Helper enumeration builtin_operation_kind has new members bok-builtin-is-deducible, bok-is-bounded-array, bok-is-unbounded-array, bok-is-referencable, bok-is-nothrow-convertible, bok-constructs-from-temporary, bok-reference-converts-from-temporary, bok-is-convertible.

Customer Tickets Fixed

NAME	NUMBER	NOTES
Parse error: invalid type conversion - clang-15.0.1	ZD-28640, CSO-3138	fixed
Add information regarding C# messages related to invalid, native, and duplicate components	ZD-28835, CSO-3326	Alerts documentation updated.
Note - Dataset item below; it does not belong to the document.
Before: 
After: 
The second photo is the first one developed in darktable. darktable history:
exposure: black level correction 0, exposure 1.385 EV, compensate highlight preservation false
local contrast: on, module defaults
Front end crash, cl compiler: type_pointed_to: not a pointer type	ZD-29102, CSO-3442	fixed
Fatal error in analysis	ZD-29908, CSO-3995	fixed
"Missing Final Else" reporting FPs	ZD-29953, CSO-3966	fixed
Parse error "expression must have a constant"	ZD-29994, CSO-4003	fixed
Different compilation unit statuses: obsoleted vs finished, when analyzing on 7.1 vs 8.0	ZD-30004, CSO-4002	fixed
The environment variable: JAVA_JFE_INCLUDESOURCE_LIMIT, needs to be documented in the manual.	ZD-30075, CSO-4251	See Build and Analysis for Java Projects: "Too many potential candidates" parse errors
Parse errors - compiler QNX 7.1	ZD-30131, CSO-4092	fixed
MPLab C30 compiler model	ZD-30139, CSO-4234	New mcc30 compiler model added.
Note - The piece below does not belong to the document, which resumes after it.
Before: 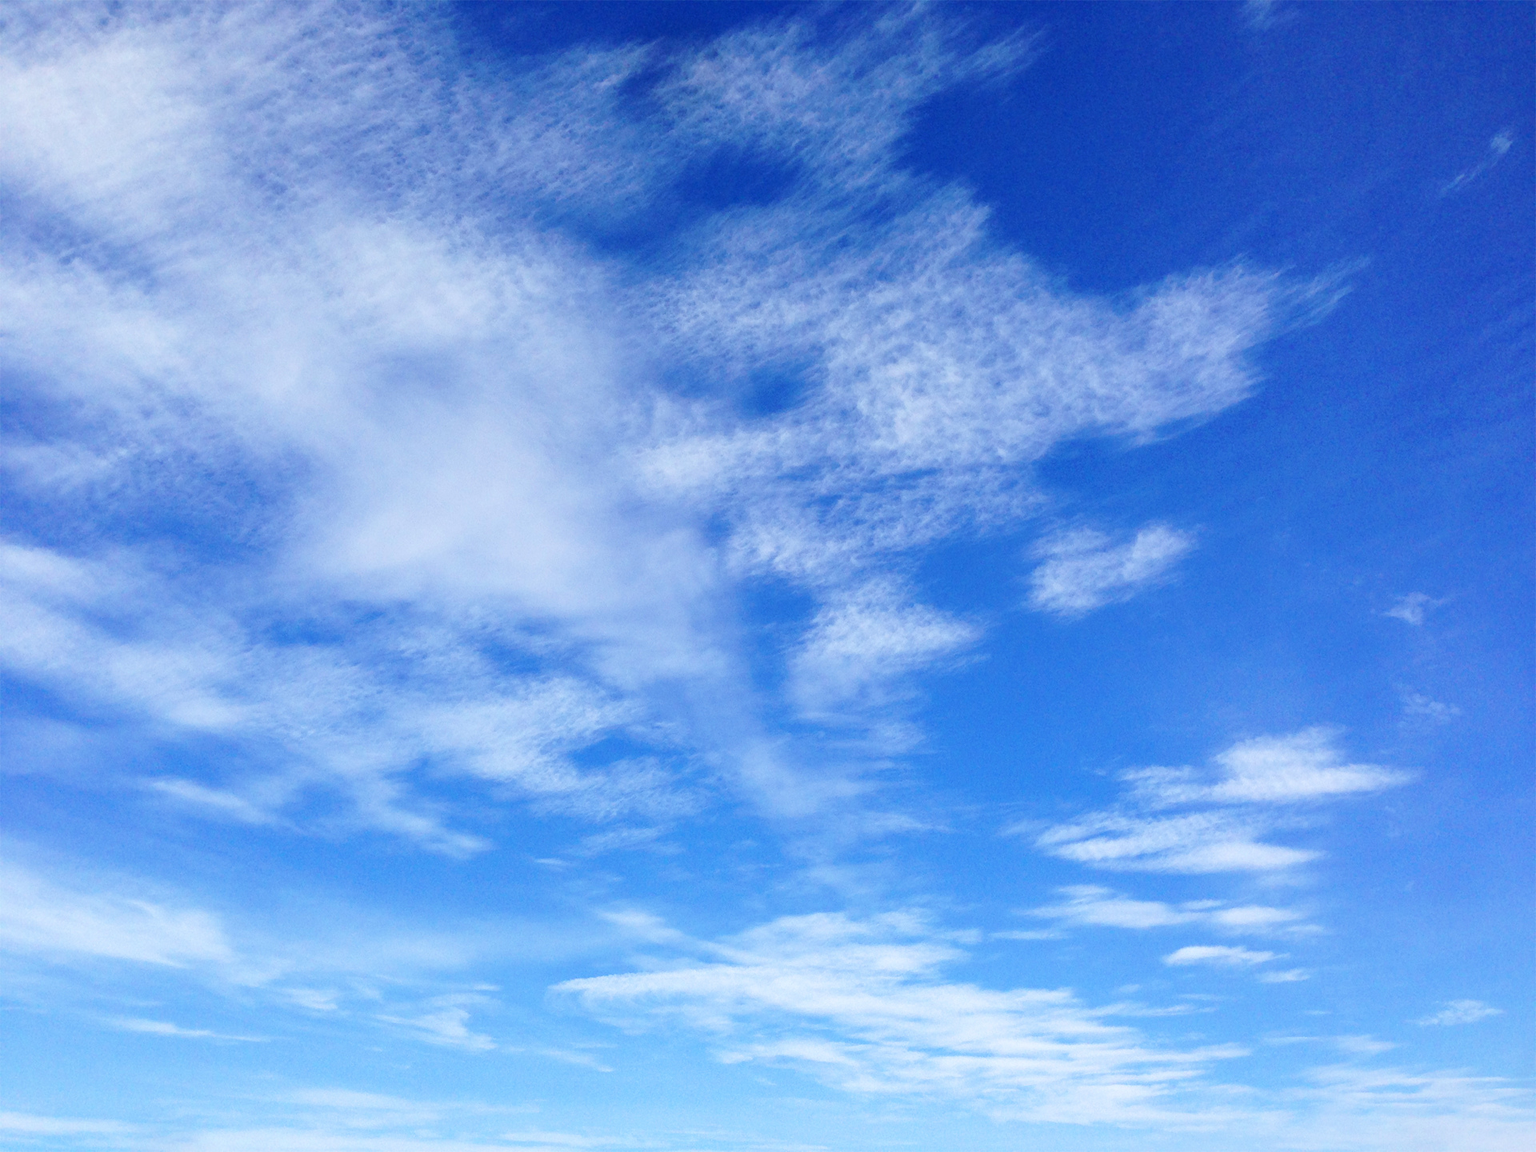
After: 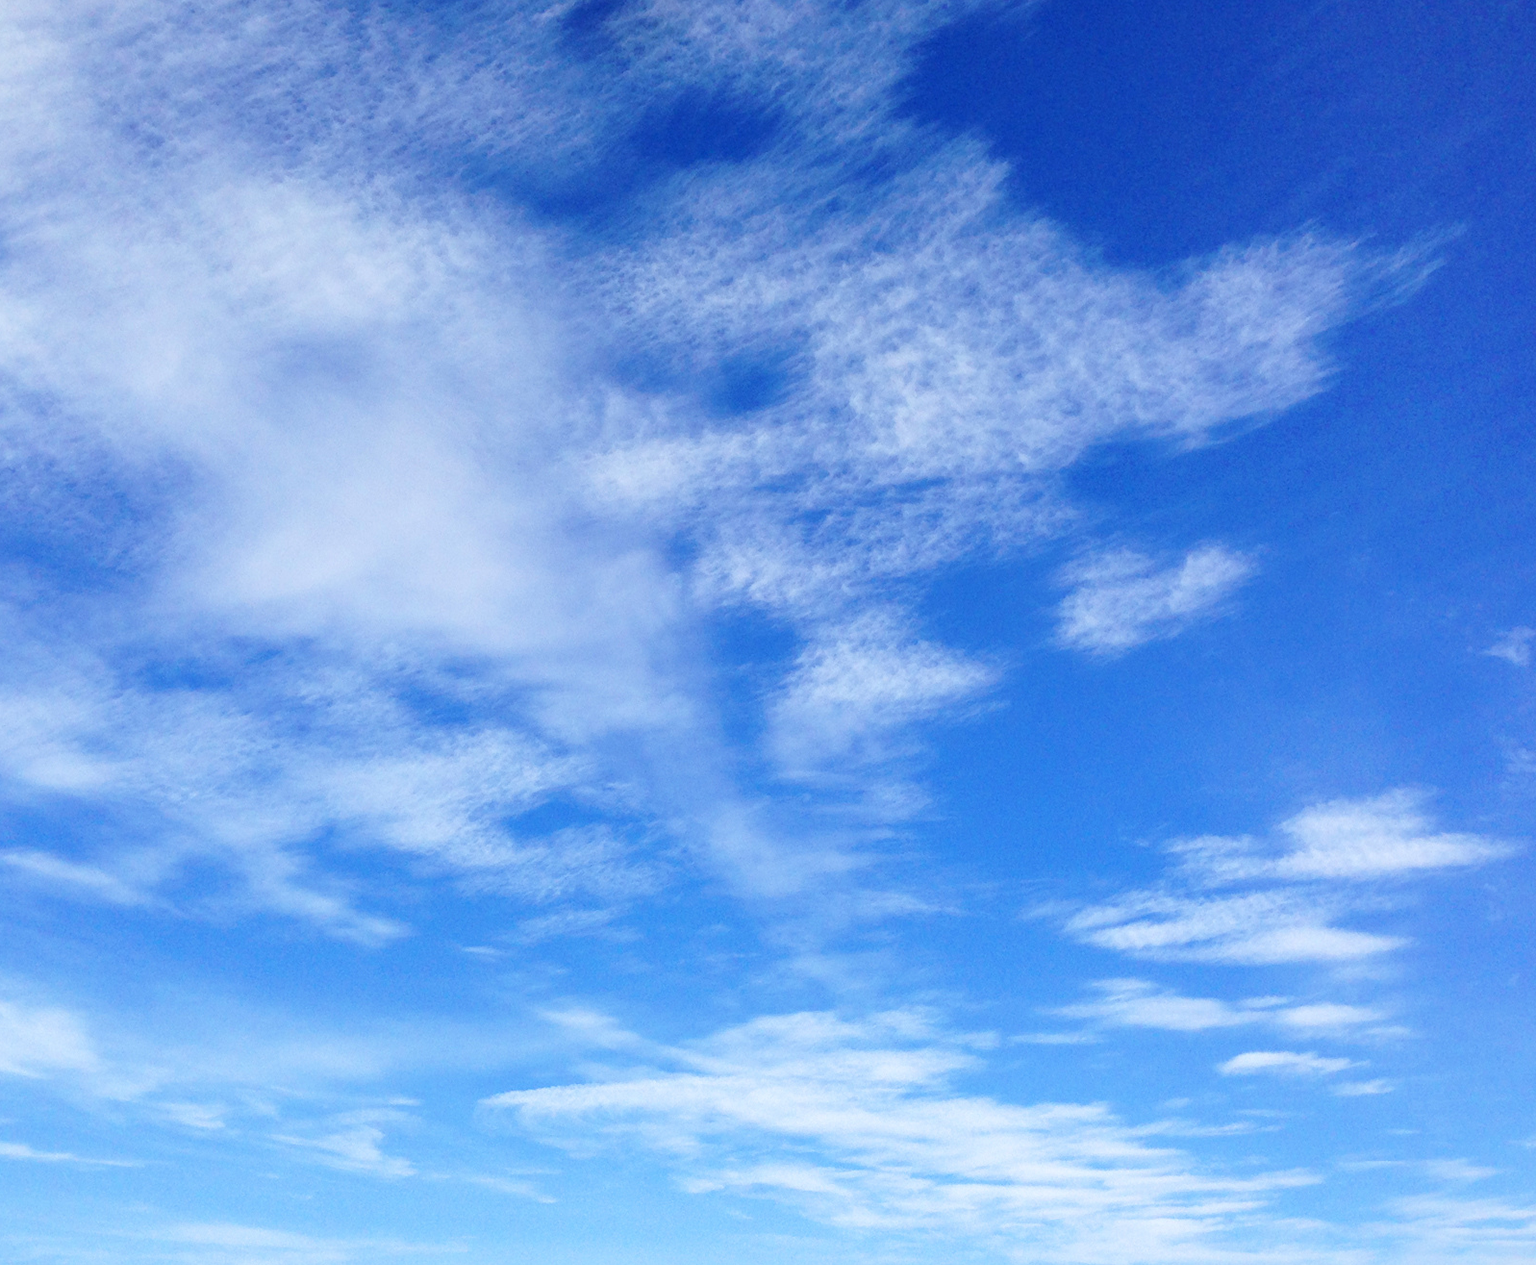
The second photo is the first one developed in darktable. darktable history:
crop: left 9.831%, top 6.219%, right 6.967%, bottom 2.356%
Build wizard does not work with Modus Toolbox IDE	ZD-30149, CSO-4198	fixed
Update system requirements page to be more explicit about supported processors	ZD-30153, CSO-4067	System Requirements page updated
MISC.CPE warning class information needs to be updated to reflect language support	ZD-30233, CSO-4249	Copy-Paste Error (MISC.CPE) is available for all languages.
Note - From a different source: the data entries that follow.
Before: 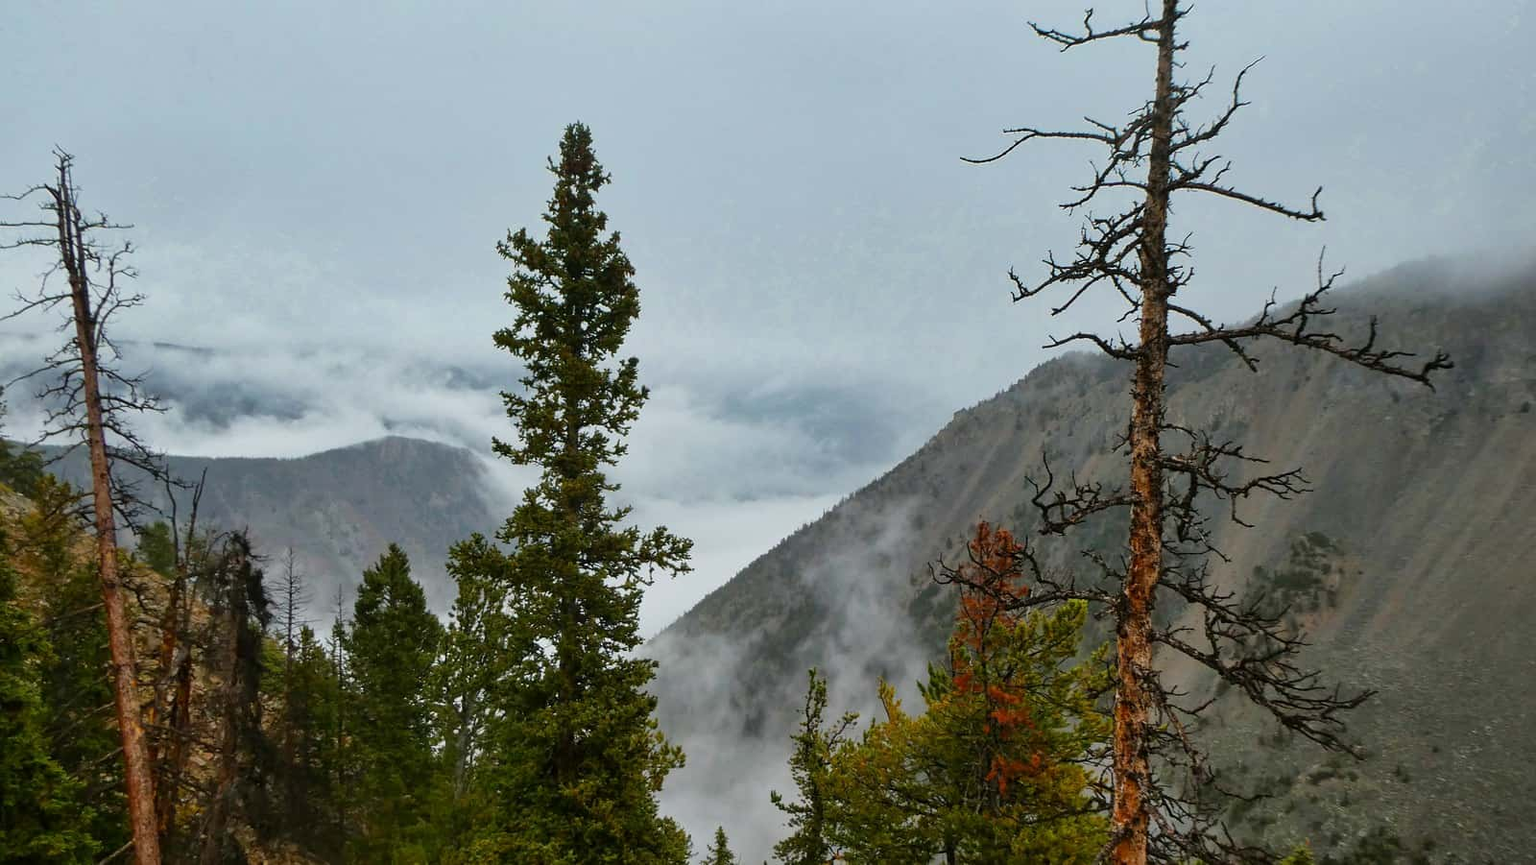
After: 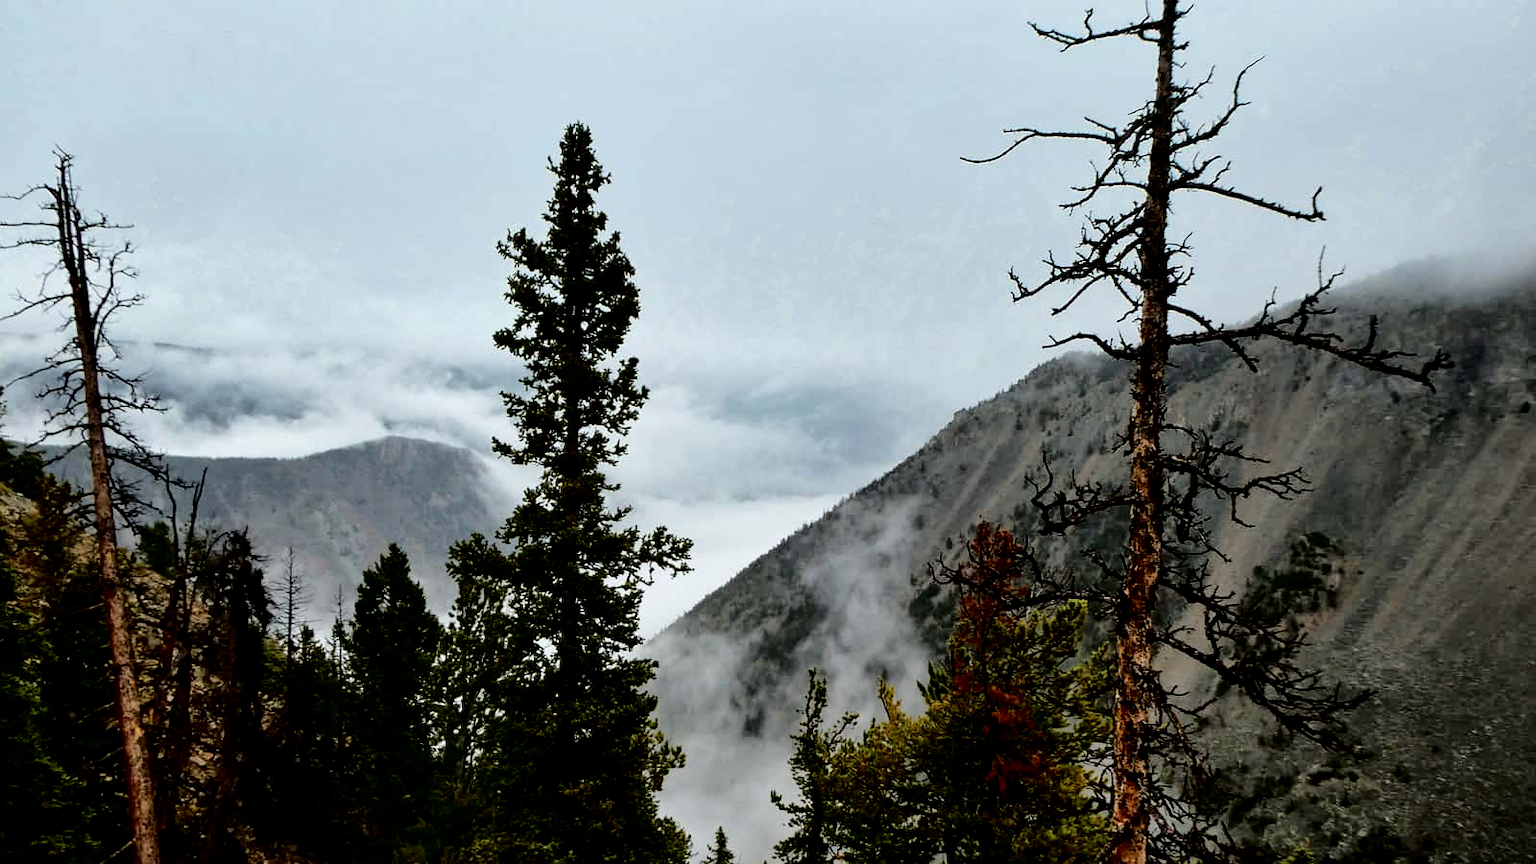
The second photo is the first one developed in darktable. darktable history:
tone curve: curves: ch0 [(0, 0) (0.003, 0) (0.011, 0.001) (0.025, 0.001) (0.044, 0.002) (0.069, 0.007) (0.1, 0.015) (0.136, 0.027) (0.177, 0.066) (0.224, 0.122) (0.277, 0.219) (0.335, 0.327) (0.399, 0.432) (0.468, 0.527) (0.543, 0.615) (0.623, 0.695) (0.709, 0.777) (0.801, 0.874) (0.898, 0.973) (1, 1)], color space Lab, independent channels, preserve colors none
contrast brightness saturation: contrast 0.033, brightness -0.039
exposure: compensate exposure bias true, compensate highlight preservation false
tone equalizer: on, module defaults
filmic rgb: black relative exposure -4.92 EV, white relative exposure 2.84 EV, hardness 3.73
C# analysis alert: Invalid Component Cannot parse MP21Tools/MP21ToolsTop.class	ZD-30332, CSO-4277	fixed
SaaS hub: Exception Type:AssertionError - Exception Value:Project name cannot be the empty string	ZD-30426, CSO-4273	fixed
Hub exception when trying to download SARIF: Exception Type:ExpatError Exception Value:not well-formed	ZD-30427, CSO-4278	fixed
Unable to perform analyses after upgrade from 7.2 to 8.1: hub Exception Type:AssertionError	ZD-30449, ZD-30538, ZD-30875, CSO-4285	fixed
Different C# results for the same code in different projects	ZD-30486, CSO-4333	When you have cs-dotnet-scan -msbuild-solution ... commands, ensure that they: specify -msbuild-location, and use -msbuild-property to account for the property settings used to build the project.
CodeSonar analysis using -remote-archive has issue: The project is locked by another process.	ZD-30487, CSO-4320	fixed
Parse errors when using the compiler: C:\msys64\mingw64\bin\g++ (g++.exe (Rev3, Built by MSYS2 project) 13.2.0)	ZD-30492, CSO-4323	fixed
Parse errors for compiler: aarch64-poky-linux-g++, identifier "__fp16" is undefined	ZD-30501, CSO-4327	fixed
ModuleNotFoundError: No module named 'analysis_alert'	ZD-30523, CSO-4466	fixed
Preset misrac2023 has incorrect configuration, targeting 'language=c++' instead of 'language=c'	ZD-30576, CSO-4362	fixed
Updates to helm chart	ZD-30623, CSO-4415	fixed
Parse errors: g++ compiler "*** EDGCP-dist/src/decl_inits.c:7171: expected some parse errors, but none was issued."	ZD-30668 , CSO-4467	fixed
Useful lifetime is unbound assertion failure	ZD-30847, CSO-4506	fixed
Update manual page: TLS Certificates, to provide more information about CSR for trusted CAs	ZD-30909, CSO-4515	Information about obtaining a hub server certificate added to manual page.